The sovereignty of God is perhaps one of the most frequently contested attributes of God, and who would the contestants be? Those whom God has created, namely man and angels. Both constitute classes of beings who are not always willing to let God be God. They would, were they able, dethroned the Deity and sit in His place themselves. So, let’s define what is meant by “sovereignty”. To say that God is sovereign means He has the power to exercise full authority and supremacy over all He has created, and He also possesses the moral right to do so. Many have been the numbers of men and angels to challenge God’s sovereignty. Surely, as history has borne out, all attempts to dethrone the Deity have met with abject failure. But this doesn’t prevent men and angels from their tireless and futile efforts to do so.
The biblical possession is unmistakably clear: God created and, thus, is entitled to exercise dominion over what He Himself brought into existence. That which would have no being is rightfully subservient to that which gave it its being. The principle is stated in Romans 9, when the illustration of the clay pot and the potter who made it is invoked. “Can the pot rightfully say to the potter, “Why have you made me this way? Does not the potter have absolute dominion over the clay, to fashion it as he will into what he will?” Does the pot have rights? Must the potter bend his will or wishes to accommodate the pot? And were the potter made to do so, who would then be the true sovereign? And, be advised, more than one sovereign is a contradiction in terms. Multiple sovereigns is an oxymoron. Sovereignty required singularity for its very meaning and existence.
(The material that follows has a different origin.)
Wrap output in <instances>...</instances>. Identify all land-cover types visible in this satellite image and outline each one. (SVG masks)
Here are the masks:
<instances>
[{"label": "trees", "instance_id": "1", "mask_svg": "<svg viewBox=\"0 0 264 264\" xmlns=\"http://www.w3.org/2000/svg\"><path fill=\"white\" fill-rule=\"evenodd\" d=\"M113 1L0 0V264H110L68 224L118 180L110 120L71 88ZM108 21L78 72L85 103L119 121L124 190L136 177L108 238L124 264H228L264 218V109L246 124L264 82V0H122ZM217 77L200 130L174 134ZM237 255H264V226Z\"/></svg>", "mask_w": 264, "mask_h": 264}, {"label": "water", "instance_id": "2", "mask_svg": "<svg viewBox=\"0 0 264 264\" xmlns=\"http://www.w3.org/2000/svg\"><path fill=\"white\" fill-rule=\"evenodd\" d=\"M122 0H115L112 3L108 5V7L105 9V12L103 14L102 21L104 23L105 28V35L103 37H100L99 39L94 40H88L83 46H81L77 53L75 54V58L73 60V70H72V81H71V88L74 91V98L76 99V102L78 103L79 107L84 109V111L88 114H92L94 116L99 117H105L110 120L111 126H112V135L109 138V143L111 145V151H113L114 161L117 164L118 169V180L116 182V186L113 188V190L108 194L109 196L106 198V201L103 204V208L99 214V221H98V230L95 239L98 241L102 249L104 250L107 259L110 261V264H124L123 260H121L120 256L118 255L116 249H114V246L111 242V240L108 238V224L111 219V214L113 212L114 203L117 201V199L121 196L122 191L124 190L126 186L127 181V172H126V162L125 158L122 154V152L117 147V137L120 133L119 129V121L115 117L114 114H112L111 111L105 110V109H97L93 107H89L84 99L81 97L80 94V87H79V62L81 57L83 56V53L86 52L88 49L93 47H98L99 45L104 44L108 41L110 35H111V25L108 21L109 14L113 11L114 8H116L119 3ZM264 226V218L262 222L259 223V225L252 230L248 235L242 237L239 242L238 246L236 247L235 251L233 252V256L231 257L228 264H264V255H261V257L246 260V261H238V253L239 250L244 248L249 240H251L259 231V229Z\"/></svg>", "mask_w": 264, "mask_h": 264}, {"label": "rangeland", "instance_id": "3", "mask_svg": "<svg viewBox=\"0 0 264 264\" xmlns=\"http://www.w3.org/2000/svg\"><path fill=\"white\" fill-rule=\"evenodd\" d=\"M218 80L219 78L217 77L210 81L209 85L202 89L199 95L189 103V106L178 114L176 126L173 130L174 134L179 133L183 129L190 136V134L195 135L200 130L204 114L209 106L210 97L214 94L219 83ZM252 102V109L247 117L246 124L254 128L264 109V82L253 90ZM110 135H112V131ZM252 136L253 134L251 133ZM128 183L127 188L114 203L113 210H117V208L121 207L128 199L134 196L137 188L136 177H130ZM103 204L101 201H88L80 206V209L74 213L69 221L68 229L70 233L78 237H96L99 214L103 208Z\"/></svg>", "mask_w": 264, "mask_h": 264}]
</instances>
Because God is the sovereign with the full authority to order all things after the counsel of His will, He may or may not acquiesce to the needs or wishes to those He created. It’s His call; it’s always His call. This, in part, is what sovereignty is all about. God possesses both the power and the authority to do His own will. “Power”, in the Greek, relates to “energy, strength, or force”. The word in Greek is “dunamis”. It’s the word from which our words “dynamite, dynamo, dynamic” come. The Greek word for “authority” is “exousia” from which we get the English word “execute or executive”. An executive has power, too, but it’s a different kind of power than “dunamis”. God is sovereign, which means He possesses in full measure “dunamis’ and “exousia”, power and authority. God’s “exousia” gives Him the executive power to decree or make decisions, and His “dunamis” power gives Him the strength or energy to enforce, or bring to pass, whatever is required to fulfill the demands of His own decrees. And, in the midst of all this decreeing and executing, He also possesses the full moral authority for doing so. This is our sovereign God who works all things after the counsel of His own will.